Le Mouvement culturel chrétien, ainsi que d'autres organisations d'inspiration chrétienne, ont lancé une initiative pour demander que le 16 avril soit déclaré Journée mondiale contre l'esclavage des enfants. A ce sujet, de nombreuses initiatives ont été organisée en Espagne et en Amérique Latine. En Espagne, plus de 60 mairies des principales villes du pays y ont adhéré, ainsi que de nombreux mouvements.

Selon ce que dénonce le Mouvement culturel chrétien dans un communiqué, « les enfants représentent plus de 10% du potentiel de main d'œuvre estimé sur plus de 3.000 millions de personnes ». Concrètement, en Espagne « 2 millions d'enfants vivent en dessous du seuil de pauvreté, et parmi eux, un nombre qui oscille entre 500.000 et 1.000.000 est obligé de travailler, abandonnant les jeux et l'école. Tout cela sans que personne ne se préoccupe de réaliser et de mettre à jour quelques sérieuses études sur le sujet ».

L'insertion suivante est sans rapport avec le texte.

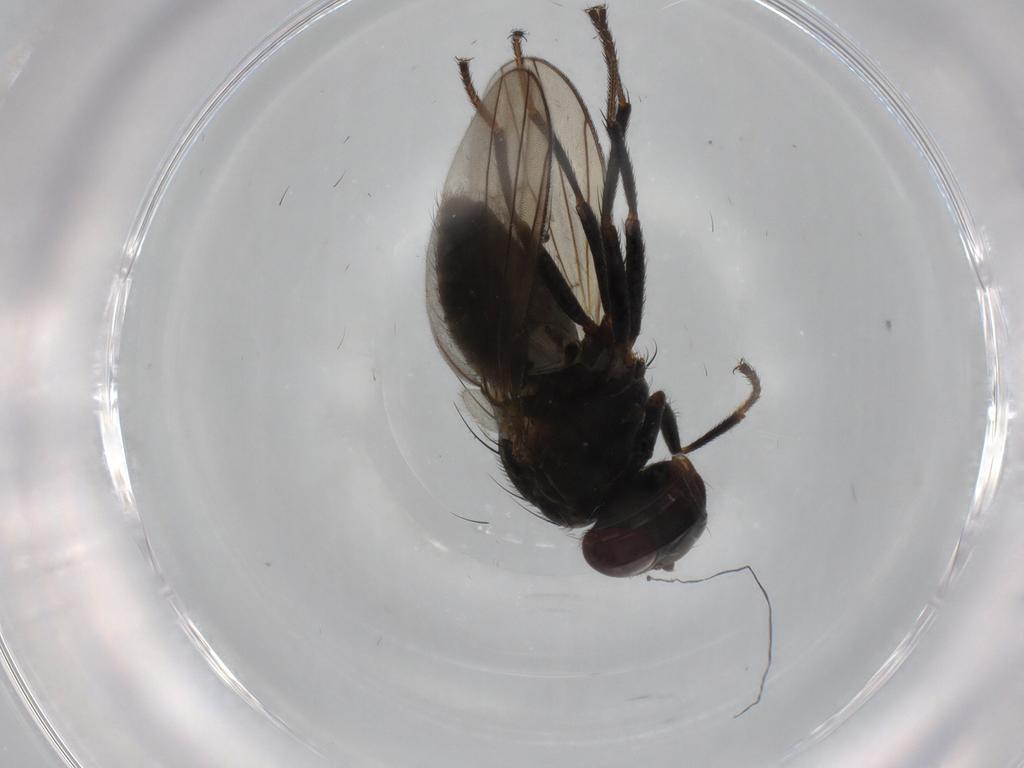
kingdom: Animalia
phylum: Arthropoda
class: Insecta
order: Diptera
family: Ephydridae
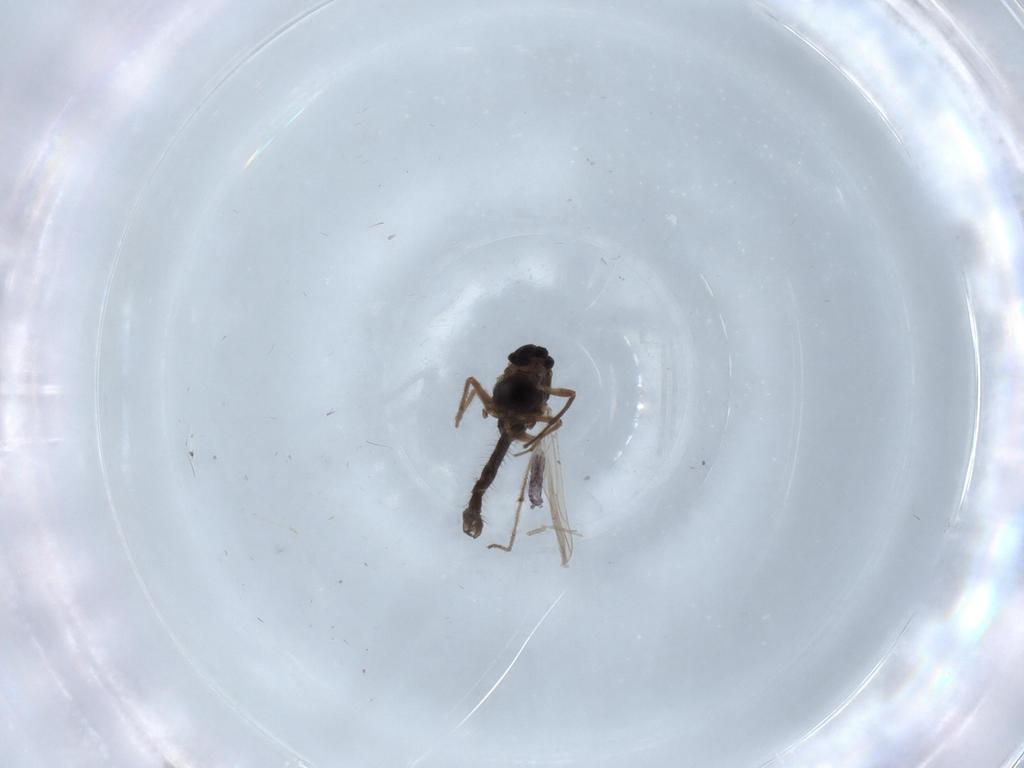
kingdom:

« L'esclavage des enfants est le plus grand problème relatif au travail, et par conséquent syndical dans le monde. Cependant le syndicalisme international et les partis politiques ne se préoccupent que marginalement de cette question. Pour eux l'esclavage de l'enfant n'existe pas » lit-on encore dans la note. Mais « les enfants et les adolescents forment le groupe de travail le plus vulnérable et sans défense ». En effet « de grands entreprises multinationales utilisent des enfants, sous-traités dans les pays pauvres, pour rabaisser une marchandise qui est vendue dans d'autres lieux et dont ces mineurs ne pourront jamais bénéficier ». « L'esclavage des enfants est un holocauste aux dimensions planétaires et qui s'amplifie -lit-on encore dans le communiqué-. Nous sommes profondément impliqués dans tout cela ». En outre le phénomène se transforme « en un instrument de guerre commerciale et internationale ».

Pour ces organisations qui parrainent l'abolition de l'esclavage des enfants, « il ne sera pas possible de vaincre cette plaie si les syndicats et les partis politiques ne luttent pas, au risque de perdre la sympathie des riches entreprises, contre le chômage et la précarité du travail imposée aux adultes, contre les salaires insuffisants, les contrats temporaires et pour l'accès au services sociaux de base ».

La déclaration du 16 avril comme Journée mondiale contre l'esclavage des enfants se doit au fait que ce même jour, en 1995, est mort assassiné Iqbal Mashib, symbole des 400 millions d'enfants esclaves. Iqba était un enfant pakistanais de 12 ans, chrétien dans un pays à majorité musulmane. Il travailla comme esclave depuis l'âge de 4 ans pour les mafias du secteur textile de son pays. Avec d'autres enfants, comme syndicaliste, il obtînt la liberté, et commença une lutte associée pour la libération des millions d'enfants esclaves dans le monde. Cela lui valut une reconnaissance internationale et la possibilité de parler devant des parlements et universités de l'Amérique du Nord et de l'Europe, dénonçant les responsabilités des habitants de l'hémisphère Nord par rapport à la misère de l'enfance du Sud. Cette bataille ne lui fut pas pardonnée, et à son retour, la mafia du secteur textile l'assassina le dimanche de Pâques 1995. Douze ans plus tard, la mèche allumée par cet enfant lutteur s'est étendue dans le monde entier, si bien que se multiplient les actes et les initiatives pour abolir l'esclavage des enfants, et pour demander que le 16 avril soit déclaré Journée mondiale contre l'esclavage infantile.